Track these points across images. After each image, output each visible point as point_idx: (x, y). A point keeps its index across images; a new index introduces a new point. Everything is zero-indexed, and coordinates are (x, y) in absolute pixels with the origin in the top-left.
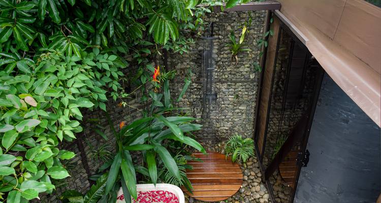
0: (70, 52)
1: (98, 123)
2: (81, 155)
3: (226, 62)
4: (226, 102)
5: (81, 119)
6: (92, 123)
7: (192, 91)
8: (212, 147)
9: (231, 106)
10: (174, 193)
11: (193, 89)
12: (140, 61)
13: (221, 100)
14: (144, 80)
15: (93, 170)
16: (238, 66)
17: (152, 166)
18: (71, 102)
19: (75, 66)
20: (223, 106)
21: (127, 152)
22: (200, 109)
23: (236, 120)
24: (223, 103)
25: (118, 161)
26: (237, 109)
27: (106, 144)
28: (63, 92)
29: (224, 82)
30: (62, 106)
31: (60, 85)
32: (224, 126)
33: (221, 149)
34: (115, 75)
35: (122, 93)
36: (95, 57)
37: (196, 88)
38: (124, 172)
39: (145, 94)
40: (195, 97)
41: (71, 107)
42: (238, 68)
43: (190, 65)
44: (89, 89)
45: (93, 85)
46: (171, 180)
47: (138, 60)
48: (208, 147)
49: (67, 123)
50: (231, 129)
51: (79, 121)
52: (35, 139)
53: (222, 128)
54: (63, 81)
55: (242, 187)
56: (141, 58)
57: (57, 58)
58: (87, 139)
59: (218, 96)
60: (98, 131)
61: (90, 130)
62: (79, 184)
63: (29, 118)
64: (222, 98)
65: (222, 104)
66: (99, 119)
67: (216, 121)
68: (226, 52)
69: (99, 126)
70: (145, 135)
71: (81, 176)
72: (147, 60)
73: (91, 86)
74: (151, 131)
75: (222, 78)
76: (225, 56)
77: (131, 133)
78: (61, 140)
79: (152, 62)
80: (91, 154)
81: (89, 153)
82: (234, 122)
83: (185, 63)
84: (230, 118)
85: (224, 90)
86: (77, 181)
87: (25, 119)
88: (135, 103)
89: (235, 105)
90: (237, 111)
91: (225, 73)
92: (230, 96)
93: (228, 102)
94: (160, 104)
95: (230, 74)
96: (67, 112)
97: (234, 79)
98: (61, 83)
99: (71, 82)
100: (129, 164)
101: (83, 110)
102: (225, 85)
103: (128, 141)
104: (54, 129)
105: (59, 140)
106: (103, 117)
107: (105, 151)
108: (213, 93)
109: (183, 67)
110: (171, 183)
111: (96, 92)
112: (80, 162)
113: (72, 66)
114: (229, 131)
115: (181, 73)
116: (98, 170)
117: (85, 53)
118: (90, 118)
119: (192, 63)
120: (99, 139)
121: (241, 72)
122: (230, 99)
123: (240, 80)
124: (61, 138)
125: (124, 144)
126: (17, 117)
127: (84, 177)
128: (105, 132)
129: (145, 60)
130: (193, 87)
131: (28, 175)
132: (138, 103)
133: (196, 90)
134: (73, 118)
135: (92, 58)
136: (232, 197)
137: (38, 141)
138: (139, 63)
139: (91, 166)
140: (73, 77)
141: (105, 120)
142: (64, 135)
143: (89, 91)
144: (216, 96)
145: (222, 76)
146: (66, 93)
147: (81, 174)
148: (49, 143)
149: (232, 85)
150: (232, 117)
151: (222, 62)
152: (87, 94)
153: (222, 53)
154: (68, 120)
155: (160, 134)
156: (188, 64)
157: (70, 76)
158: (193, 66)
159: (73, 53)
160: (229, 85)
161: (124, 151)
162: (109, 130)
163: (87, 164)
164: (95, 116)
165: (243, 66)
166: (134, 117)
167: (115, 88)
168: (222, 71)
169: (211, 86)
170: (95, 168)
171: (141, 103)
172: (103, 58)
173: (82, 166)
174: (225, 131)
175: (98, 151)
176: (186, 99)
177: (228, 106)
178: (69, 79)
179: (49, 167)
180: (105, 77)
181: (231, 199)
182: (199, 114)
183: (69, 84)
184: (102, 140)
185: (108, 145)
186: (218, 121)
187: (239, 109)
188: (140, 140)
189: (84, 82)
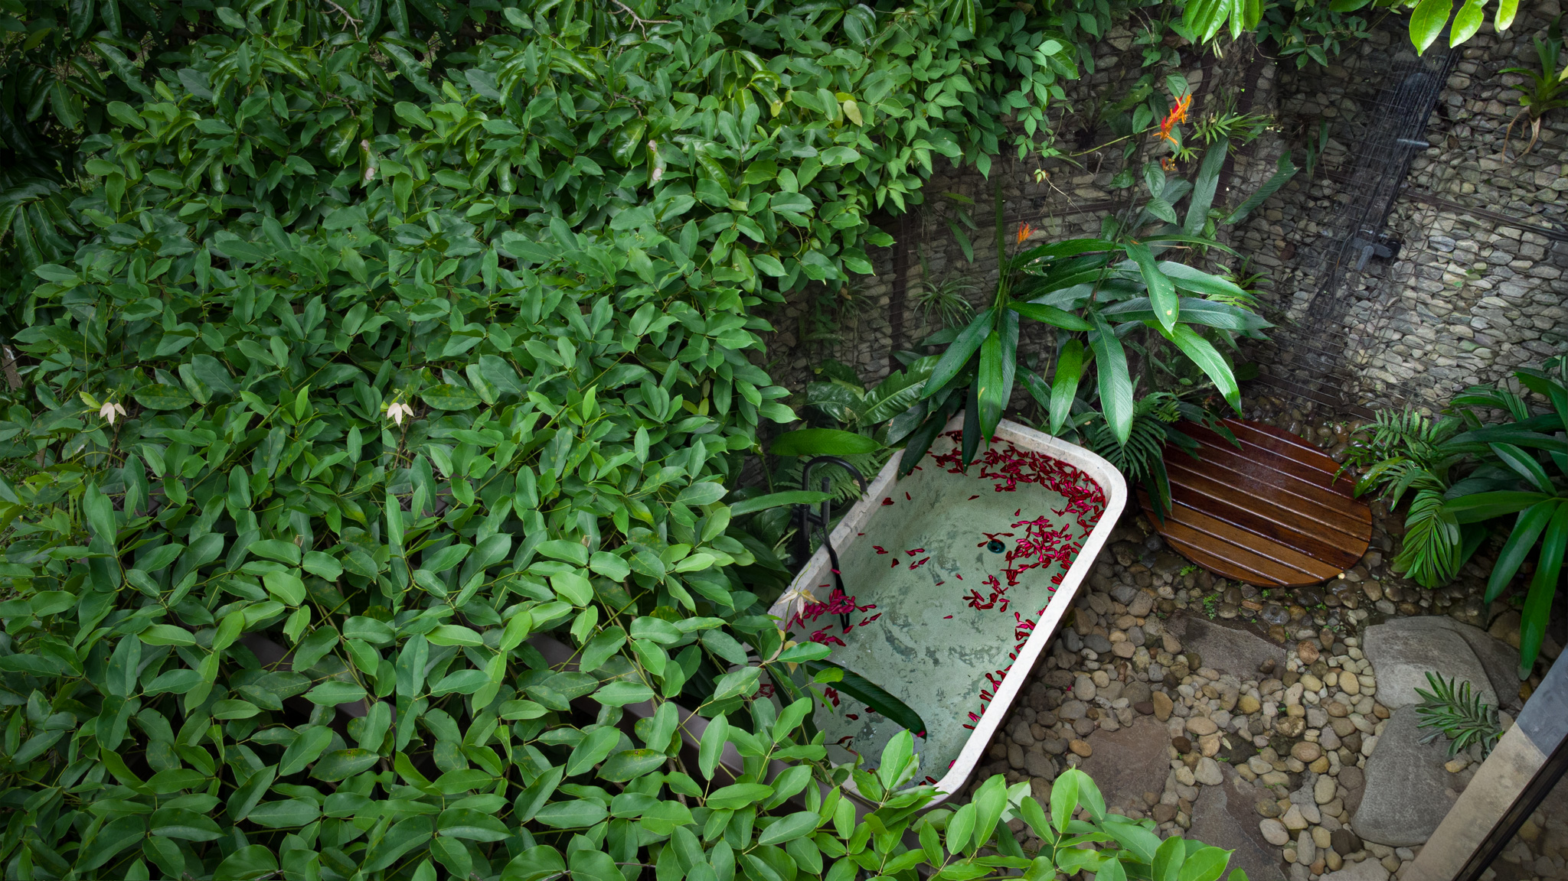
0: (956, 13)
1: (965, 212)
2: (894, 283)
3: (1490, 132)
4: (1426, 284)
5: (927, 177)
6: (952, 205)
7: (1311, 204)
8: (1308, 423)
9: (1441, 303)
10: (1101, 483)
11: (1316, 199)
12: (1151, 58)
13: (1409, 268)
14: (1139, 123)
15: (909, 338)
16: (1531, 162)
17: (1066, 380)
18: (921, 134)
19: (955, 51)
20: (1409, 293)
21: (1014, 316)
22: (1317, 279)
23: (1441, 361)
24: (1412, 282)
25: (981, 329)
26: (1460, 322)
27: (969, 278)
28: (911, 107)
29: (1447, 207)
30: (901, 137)
31: (911, 91)
32: (1383, 368)
33: (1338, 443)
34: (1043, 96)
35: (1045, 144)
36: (1009, 36)
37: (1328, 198)
38: (984, 364)
39: (1135, 166)
40: (1313, 228)
41: (917, 145)
42: (1532, 169)
43: (1339, 110)
44: (966, 113)
45: (980, 107)
46: (1109, 450)
47: (1144, 54)
48: (1292, 419)
49: (900, 176)
50: (1407, 389)
51: (923, 180)
52: (840, 188)
53: (1375, 373)
54: (919, 83)
55: (1342, 576)
56: (1160, 47)
57: (925, 23)
58: (922, 245)
59: (1403, 254)
60: (957, 231)
61: (941, 224)
62: (866, 357)
63: (842, 144)
64: (1416, 265)
65: (1406, 287)
66: (971, 201)
67: (1361, 342)
68: (1504, 95)
69: (964, 219)
70: (1083, 291)
71: (876, 340)
72: (1177, 60)
73: (974, 110)
74: (1106, 284)
75: (1448, 192)
76: (1494, 108)
77: (1045, 270)
78: (880, 204)
79: (1196, 69)
80: (920, 291)
81: (914, 287)
82: (1428, 364)
83: (1323, 99)
84: (1419, 347)
85: (1437, 236)
86: (864, 347)
87: (835, 144)
88: (1094, 185)
89: (1462, 304)
90: (1460, 329)
91: (1466, 174)
92: (1452, 267)
93: (1435, 286)
94: (1166, 213)
95: (1487, 182)
96: (906, 153)
97: (1493, 208)
98: (914, 87)
99: (935, 89)
100: (1008, 351)
101: (938, 158)
102: (1449, 221)
103: (1029, 290)
104: (874, 181)
105: (875, 203)
106: (985, 197)
107: (958, 297)
108: (1387, 234)
109: (1310, 108)
110: (1105, 457)
111: (981, 127)
112: (885, 301)
113: (949, 50)
114: (1397, 394)
115: (1294, 128)
116: (922, 340)
117: (990, 21)
118: (950, 189)
119: (1348, 104)
120: (953, 255)
121: (1538, 188)
122: (1447, 277)
123: (1517, 215)
124: (881, 201)
125: (1015, 296)
126: (824, 137)
127: (884, 346)
128: (977, 244)
129: (1171, 56)
130: (1316, 193)
131: (816, 244)
132: (1100, 188)
133: (1326, 203)
134: (913, 170)
135: (1001, 36)
136: (1289, 589)
137: (843, 192)
138: (1147, 63)
139: (907, 324)
140: (943, 77)
141: (988, 208)
142: (889, 200)
143: (965, 120)
144: (1396, 250)
145: (1449, 180)
146: (918, 112)
147: (879, 335)
148: (859, 202)
149: (1477, 227)
150: (1429, 347)
151: (1473, 130)
152: (958, 125)
153: (1485, 95)
154: (904, 170)
155: (1125, 304)
156: (1332, 103)
157: (936, 75)
158: (1349, 117)
159: (962, 17)
160: (1467, 225)
161: (1006, 310)
162: (989, 241)
163: (900, 315)
164: (963, 188)
165: (1553, 168)
166: (1074, 228)
167: (1031, 127)
168: (1455, 162)
169: (1389, 210)
170: (916, 334)
171: (1110, 192)
172: (1028, 43)
173: (887, 314)
174: (1379, 386)
175: (940, 290)
176: (1278, 229)
177: (1429, 301)
178: (932, 81)
179: (847, 246)
180: (1015, 93)
181: (1282, 593)
182: (1305, 295)
183: (931, 92)
184: (959, 264)
185: (972, 284)
186: (1368, 341)
187: (1469, 325)
188: (1061, 298)
189: (960, 96)
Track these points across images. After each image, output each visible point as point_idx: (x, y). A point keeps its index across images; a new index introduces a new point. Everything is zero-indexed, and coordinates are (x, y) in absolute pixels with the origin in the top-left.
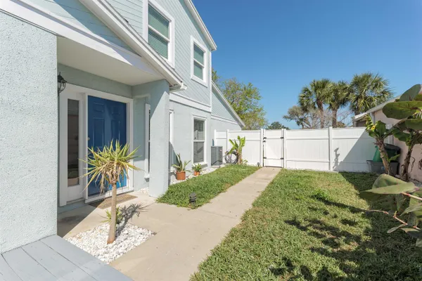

What needs to be done:
The lines from the top of the data above through the one holding "53: (222, 128)" are to be repeated exactly, and only those, with no pictures.

Written answer:
Track these points across images. After each image, output each visible point as point_idx: (x, y). A point keeps its index across images; a new index introduces a new point. Everything is zero-indexed, and coordinates are (x, y) in absolute pixels with the origin in the top-left.
0: (70, 52)
1: (98, 123)
2: (81, 155)
3: (226, 62)
4: (226, 102)
5: (81, 119)
6: (92, 123)
7: (192, 91)
8: (212, 147)
9: (231, 106)
10: (174, 193)
11: (193, 89)
12: (140, 61)
13: (221, 100)
14: (144, 80)
15: (93, 170)
16: (238, 66)
17: (152, 166)
18: (71, 102)
19: (75, 66)
20: (223, 106)
21: (127, 152)
22: (200, 109)
23: (236, 120)
24: (223, 103)
25: (118, 161)
26: (237, 109)
27: (106, 144)
28: (63, 92)
29: (224, 82)
30: (62, 106)
31: (60, 85)
32: (224, 126)
33: (221, 149)
34: (115, 75)
35: (122, 93)
36: (95, 57)
37: (196, 88)
38: (124, 172)
39: (145, 94)
40: (195, 97)
41: (71, 107)
42: (238, 68)
43: (190, 65)
44: (89, 89)
45: (93, 85)
46: (171, 180)
47: (138, 60)
48: (208, 147)
49: (67, 123)
50: (231, 129)
51: (79, 121)
52: (35, 139)
53: (222, 128)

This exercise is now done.